The Darkness Before the Right - myrrh
https://theawl.com/the-darkness-before-the-right-84e97225ac19#.4gic29jrj
======
internaut
While overall a reasonable article I disagree with some of the perspective.

Warning: This subject lends itself to sagas and rebuttals and counter-
rebuttals and counter-counter-rebuttals. It is not obfuscation and dog
whistles as some suppose but a form of political storytelling, something my
people have long been familiar with which is why I'm toasty. If you have ADD
caused by modernity and can't swallow books whole then you will necessarily be
unable to follow the tides in Nrx thought. This is supposed a filter by some,
and this is absolutely correct.

An observation: many people in opposition to Nrx are fascinated by it. I
suggest that is because it is a return to first principals, an examination of
the principals so adroitly articulated by our common ancestor, the
Enlightenment society.

This is something that has not been done for a very long time, at least since
Marx. The left feels the urge to do something parallel but has not yet found
the path to doing so because genuine revolutionary fires are at an ebb. They
wish to usurp but they are the Kingmaker, which is this weird position to be
in. The long and short of it is that they are caught in a contradiction of
their own making and cannot leave the tangle until they sort out some internal
politicking. They don't recognize Moldbug's dictum about Cthulhu's journey so
this is... not about to happen anytime soon.

Talking of Enlightenment; Nrx bears some nascent markings of a lunar society.

[https://en.wikipedia.org/wiki/Lunar_Society_of_Birmingham](https://en.wikipedia.org/wiki/Lunar_Society_of_Birmingham)

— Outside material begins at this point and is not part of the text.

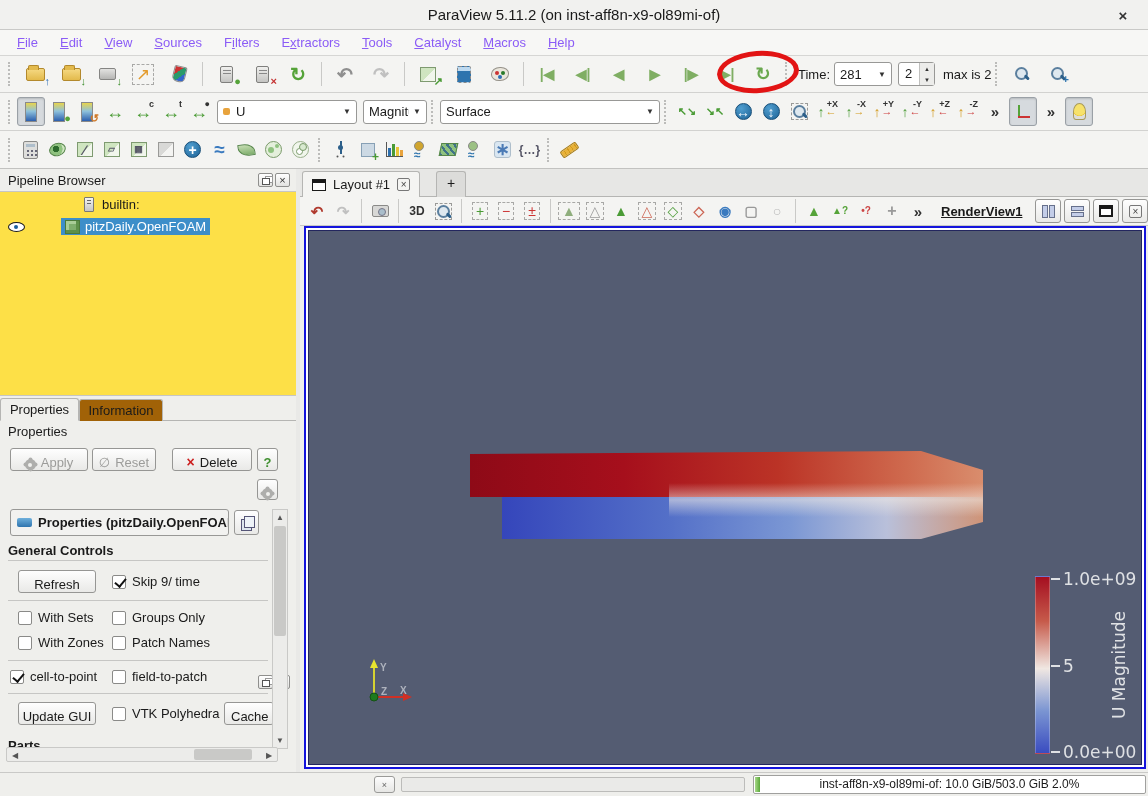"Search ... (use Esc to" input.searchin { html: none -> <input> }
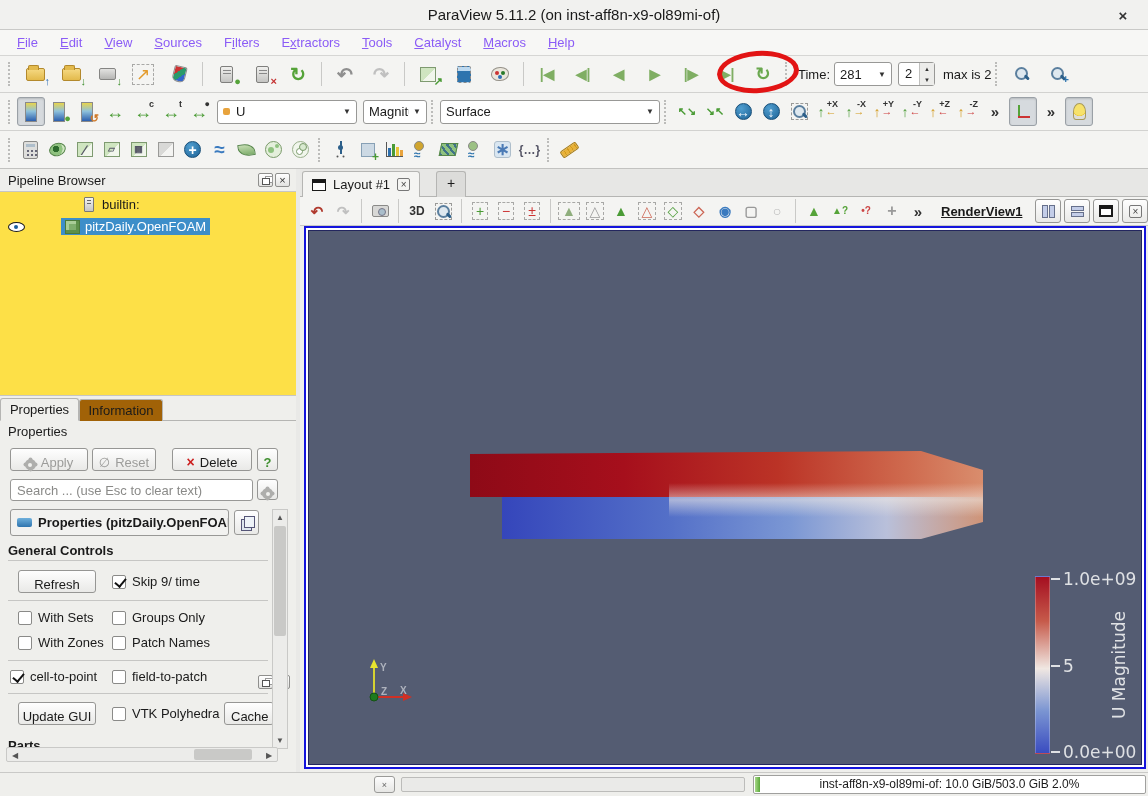"1.0e+09" span.cblabel { text: 1.0e+09 -> 1.0e+01 }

Whether it shall achieve great things or even things is a separate question,
it at least is a new perspective and the omens are good that productive
results can be got this way. Exit, anybody? All sorts of interesting
possibilities! The trajectory is good but it probably shall change shape
before its final pocket monster form.

Let's also be clear on things. Thing one: People on the Internet talk a lot of
shit. Nrx is certainly not wholly against the entire Enlightenment project.
That cannot be substantiated no matter who says it, unless you believe we're
about to throw out Darwin and Galton (no). A critique is not the same thing as
a rejection of baby as well as the bathwater.

The other thing is that the article supposes that there is a special class
(not really unless you mean a thousand interlocking Olympic rings) that would
be supported from below by a mass of persons who vaguely agree with some of
the things said.

This is understandable because the iconography of modern politics is like
that. Get the people behind you and you can do great things!1! Then you get
the 'shit, we can only do things on scale if our supporters comprehend
problem' as I think you mentioned. It's a disease of democratic politics and
you'll surely agree that Nrx is kind of against that.

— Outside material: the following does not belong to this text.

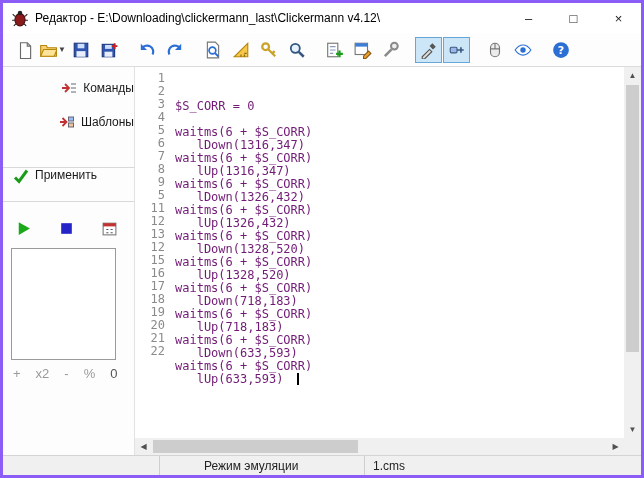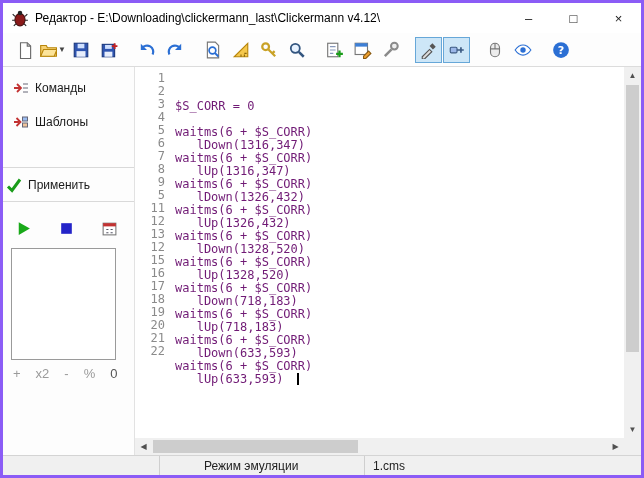"Команды" .side-item { justify-content: none -> flex-end }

Consider that in time of technological power there is no reason to depend on
fluctuating popular support. It can just be outright dispensed with by
ignoring it or not being, er, visibly extant. I won't delve too deeply here
but I thought this should be obvious. That's the problem with the Cathedral's
education, it impressed patterns on minds so resolutely that they crop up when
they don't help you understand anything, it's pavlovian, like how the
Americans continually conflate race and class despite the evidence. It's their
goto.

So what's the objective of this on a moral level? Because in the end that is
what this is about, what is the right thing to do? How should a man or woman
live? How should a society live? And what's it for? These are all questions
any human faction must answer.

On good days I see it as a method to break out of the local maxima we are so
clearly trapped in (the Stagnation Hypothesis but also broader). On the bad a
method to prevent humanity from capitulating to stupidity and defying Gnon.